The two-hour forum, “One Year After Pulse Nightclub Shooting,” also featured a tearful keynote address from Pulse survivor Jeff Rodriguez, who was shot four times that night, very nearly died, and is still recovering. Rodriguez declared that he is and always has been pro-gun, and wished he had a handgun that night. But he joined the agenda pushed by PRIDE Fund for universal background checks, preventing people convicted of hate crimes or once watched by the FBI from obtaining weapons, federal research into gun violence, and restrictions on semi-automatic weapons, and high-capacity magazines.
“I am one of those 53; a year later, Pulse has not ended for us,” Rodriguez said. “I really believe that we need to get out there and make a diference and change some of these laws.”
The forum also was to include a congressional discussion featuring Democratic U.S. Reps. Stephanie Murphy of Winter Park and Val Demings of Orlando, together with Democratic U.S. Rep. Elizabeth Esty of Connecticut. Murphy and Demings skipped out, citing congressional committees they had to attend. Esty, whose district includes Newtown, Ct., site of the 2012 Sandy Hook Elementary School massacre, came and talked about gun legislation and anti-discrimination legislation.

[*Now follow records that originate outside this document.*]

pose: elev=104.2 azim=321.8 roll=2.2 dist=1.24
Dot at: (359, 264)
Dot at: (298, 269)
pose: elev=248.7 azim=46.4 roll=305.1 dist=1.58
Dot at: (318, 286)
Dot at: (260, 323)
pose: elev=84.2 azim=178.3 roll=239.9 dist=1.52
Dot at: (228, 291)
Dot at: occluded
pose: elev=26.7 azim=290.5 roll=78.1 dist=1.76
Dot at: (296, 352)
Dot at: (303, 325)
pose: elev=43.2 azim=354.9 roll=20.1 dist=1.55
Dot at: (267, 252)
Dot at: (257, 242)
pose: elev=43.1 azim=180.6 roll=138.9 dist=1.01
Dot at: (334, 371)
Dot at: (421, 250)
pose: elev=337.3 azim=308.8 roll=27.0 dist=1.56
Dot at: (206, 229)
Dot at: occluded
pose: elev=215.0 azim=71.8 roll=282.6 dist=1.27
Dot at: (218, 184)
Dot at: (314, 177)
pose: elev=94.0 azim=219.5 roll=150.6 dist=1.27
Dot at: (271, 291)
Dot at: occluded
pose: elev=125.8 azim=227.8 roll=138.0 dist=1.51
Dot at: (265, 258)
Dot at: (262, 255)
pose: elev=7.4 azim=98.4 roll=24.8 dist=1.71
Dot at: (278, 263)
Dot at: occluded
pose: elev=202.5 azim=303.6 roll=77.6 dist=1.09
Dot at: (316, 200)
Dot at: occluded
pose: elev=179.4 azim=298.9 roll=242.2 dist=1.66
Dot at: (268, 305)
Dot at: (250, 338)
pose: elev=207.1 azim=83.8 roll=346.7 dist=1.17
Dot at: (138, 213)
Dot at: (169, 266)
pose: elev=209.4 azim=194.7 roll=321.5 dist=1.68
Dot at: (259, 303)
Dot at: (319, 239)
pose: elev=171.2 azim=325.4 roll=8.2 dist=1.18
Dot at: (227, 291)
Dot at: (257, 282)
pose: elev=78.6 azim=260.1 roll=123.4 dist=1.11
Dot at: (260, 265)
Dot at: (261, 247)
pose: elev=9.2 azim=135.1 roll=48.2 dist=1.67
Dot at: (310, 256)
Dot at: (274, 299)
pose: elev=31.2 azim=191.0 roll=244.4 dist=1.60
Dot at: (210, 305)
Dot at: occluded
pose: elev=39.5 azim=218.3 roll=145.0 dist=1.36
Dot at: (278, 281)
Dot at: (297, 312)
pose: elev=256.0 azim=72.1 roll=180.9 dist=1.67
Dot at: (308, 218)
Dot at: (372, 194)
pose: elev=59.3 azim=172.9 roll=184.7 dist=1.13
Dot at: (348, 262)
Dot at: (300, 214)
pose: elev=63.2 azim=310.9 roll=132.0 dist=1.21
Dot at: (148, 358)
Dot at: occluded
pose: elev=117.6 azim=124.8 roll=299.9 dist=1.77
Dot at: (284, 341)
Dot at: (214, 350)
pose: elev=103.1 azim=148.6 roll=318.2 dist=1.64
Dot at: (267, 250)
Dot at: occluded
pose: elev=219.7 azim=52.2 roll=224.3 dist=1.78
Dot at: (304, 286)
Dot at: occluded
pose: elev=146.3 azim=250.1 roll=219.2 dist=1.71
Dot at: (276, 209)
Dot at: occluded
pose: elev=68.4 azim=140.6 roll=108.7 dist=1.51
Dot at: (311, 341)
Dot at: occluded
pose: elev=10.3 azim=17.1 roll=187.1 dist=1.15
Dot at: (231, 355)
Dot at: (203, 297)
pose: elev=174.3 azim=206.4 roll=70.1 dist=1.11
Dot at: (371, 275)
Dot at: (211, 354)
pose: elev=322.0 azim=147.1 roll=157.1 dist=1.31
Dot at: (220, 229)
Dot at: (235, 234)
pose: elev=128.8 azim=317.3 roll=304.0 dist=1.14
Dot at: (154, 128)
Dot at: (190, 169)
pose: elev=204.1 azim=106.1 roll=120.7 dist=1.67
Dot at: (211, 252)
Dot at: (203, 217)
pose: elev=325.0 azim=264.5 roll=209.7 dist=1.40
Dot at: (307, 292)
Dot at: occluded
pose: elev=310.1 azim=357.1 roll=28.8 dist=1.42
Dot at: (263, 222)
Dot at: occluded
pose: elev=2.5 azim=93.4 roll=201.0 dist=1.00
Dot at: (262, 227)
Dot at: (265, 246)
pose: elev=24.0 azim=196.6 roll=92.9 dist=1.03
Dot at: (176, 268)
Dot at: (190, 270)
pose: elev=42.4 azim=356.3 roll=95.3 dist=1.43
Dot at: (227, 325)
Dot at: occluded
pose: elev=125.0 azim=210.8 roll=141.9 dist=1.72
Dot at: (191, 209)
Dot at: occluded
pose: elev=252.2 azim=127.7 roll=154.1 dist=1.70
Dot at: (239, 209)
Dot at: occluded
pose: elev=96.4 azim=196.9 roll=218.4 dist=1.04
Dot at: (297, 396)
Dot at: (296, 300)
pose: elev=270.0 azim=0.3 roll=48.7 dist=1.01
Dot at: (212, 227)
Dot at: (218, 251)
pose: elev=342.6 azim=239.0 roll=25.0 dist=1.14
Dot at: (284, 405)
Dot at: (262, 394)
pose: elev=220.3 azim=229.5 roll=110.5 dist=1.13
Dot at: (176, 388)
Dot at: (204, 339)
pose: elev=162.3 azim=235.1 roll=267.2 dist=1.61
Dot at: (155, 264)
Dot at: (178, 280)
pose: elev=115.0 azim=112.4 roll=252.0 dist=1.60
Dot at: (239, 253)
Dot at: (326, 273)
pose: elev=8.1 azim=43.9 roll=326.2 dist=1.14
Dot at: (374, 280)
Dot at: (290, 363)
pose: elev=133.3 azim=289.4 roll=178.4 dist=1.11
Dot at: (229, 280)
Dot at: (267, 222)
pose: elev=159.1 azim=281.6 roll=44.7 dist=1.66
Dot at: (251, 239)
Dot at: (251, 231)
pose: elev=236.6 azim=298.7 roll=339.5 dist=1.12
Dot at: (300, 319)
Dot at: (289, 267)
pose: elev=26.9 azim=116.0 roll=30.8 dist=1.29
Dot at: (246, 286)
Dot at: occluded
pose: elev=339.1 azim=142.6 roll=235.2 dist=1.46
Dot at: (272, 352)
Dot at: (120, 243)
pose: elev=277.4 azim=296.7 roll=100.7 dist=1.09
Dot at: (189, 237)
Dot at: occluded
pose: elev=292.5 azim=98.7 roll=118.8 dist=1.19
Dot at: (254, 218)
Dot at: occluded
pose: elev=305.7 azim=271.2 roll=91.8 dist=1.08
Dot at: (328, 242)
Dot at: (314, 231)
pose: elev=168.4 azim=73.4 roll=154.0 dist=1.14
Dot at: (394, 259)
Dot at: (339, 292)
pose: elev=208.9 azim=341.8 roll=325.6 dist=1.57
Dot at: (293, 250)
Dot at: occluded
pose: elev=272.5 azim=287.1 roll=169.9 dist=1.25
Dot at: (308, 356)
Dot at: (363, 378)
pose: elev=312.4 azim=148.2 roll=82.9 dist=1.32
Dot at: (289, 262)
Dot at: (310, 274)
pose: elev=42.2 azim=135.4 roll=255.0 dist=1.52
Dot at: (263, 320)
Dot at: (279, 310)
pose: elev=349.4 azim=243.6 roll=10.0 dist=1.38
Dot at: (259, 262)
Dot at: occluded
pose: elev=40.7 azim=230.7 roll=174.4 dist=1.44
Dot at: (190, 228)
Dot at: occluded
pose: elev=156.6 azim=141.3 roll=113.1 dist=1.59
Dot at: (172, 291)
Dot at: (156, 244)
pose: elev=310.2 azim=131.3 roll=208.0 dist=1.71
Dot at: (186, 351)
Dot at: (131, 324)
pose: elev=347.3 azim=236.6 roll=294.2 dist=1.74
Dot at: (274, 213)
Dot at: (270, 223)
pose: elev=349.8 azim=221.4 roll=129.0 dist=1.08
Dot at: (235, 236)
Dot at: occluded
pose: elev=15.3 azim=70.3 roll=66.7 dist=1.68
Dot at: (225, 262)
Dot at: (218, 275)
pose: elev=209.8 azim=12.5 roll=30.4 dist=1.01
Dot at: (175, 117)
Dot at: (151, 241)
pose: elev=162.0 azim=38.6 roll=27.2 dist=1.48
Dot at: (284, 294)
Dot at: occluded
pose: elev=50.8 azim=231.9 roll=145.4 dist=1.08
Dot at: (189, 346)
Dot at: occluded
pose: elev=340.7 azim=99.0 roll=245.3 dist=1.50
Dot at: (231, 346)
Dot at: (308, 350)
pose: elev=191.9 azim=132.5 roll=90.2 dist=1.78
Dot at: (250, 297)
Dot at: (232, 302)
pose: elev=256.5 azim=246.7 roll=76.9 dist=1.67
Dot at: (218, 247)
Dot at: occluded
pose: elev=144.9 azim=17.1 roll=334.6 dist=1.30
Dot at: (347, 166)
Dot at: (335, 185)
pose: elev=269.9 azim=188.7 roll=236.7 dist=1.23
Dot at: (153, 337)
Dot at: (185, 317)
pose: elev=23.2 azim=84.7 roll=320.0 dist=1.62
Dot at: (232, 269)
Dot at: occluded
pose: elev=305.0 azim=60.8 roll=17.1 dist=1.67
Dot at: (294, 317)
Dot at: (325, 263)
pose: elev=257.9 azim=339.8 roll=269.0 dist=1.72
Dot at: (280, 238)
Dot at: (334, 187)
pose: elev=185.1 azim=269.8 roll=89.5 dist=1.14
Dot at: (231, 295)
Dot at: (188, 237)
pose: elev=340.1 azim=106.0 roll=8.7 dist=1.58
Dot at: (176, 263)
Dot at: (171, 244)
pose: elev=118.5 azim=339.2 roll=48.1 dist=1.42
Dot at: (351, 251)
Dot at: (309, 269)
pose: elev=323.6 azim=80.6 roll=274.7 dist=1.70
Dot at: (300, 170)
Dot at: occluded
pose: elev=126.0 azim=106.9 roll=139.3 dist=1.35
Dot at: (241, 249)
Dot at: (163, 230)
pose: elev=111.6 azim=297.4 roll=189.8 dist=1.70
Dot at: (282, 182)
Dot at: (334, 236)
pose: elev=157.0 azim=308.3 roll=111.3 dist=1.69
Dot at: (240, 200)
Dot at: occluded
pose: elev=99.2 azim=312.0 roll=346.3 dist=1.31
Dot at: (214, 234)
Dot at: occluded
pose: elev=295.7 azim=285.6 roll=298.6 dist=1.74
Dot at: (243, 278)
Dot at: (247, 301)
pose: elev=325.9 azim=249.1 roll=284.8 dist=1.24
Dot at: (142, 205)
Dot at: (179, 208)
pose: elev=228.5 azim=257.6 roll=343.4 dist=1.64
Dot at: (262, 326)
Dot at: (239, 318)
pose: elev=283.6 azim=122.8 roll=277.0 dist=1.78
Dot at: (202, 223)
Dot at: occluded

So did Smith, who skipped out on the opening day of the Florida Legislature Special Session to be there. His criticisms of Scott emerged from a discussion in which he and Cifredo decried what she called “toxic masculinity.” She said it formed the cultural backdrop for the Pulse massacre, and much of the hatred and homophobia that gay, lesbian, bisexual, queer and transgender people endure. And she said it was evidenced by politicians who entirely characterized Mateen as as a radical Islamic terrorist who had pledged to ISIS, while refusing to acknowledge his professed hatred of gays that had led him to attack Pulse specifically. Refusal to denounce that hatred perpetuates it, she said.
“In the wake of the Pulse shooting there was this narrative by state politicians, or just Florida politicians, trying to use the shooter’s [Islamic] background as a scapegoat, and to absolve themselves simultaneously from any culpability,” Cifredo said. “And so the whole narrative was on his background and ethnicity, without actually focusing on the culture that actually bred him and brought him into existence.”
Smith cited the culture Cifredo spoke of for what he said was Scott’s move back away from sensitivity to the LGBTQ community, and for the death in this year’s Legislative Session of the Florida Workplace Competitive Act, which would have extended anti-discrimination laws to gay employees.
“I’m frustrated with the political situation in Florida, post-Pulse,” Smith said. “At minimum, at minimum, one would think, after the worst hate crime against LGBTQ people in our country’s history, at Pulse, that Republican leaders in Tallahassee in the very least would send a message that discrimination against LGBTQ people in Florida will not be tolerated.”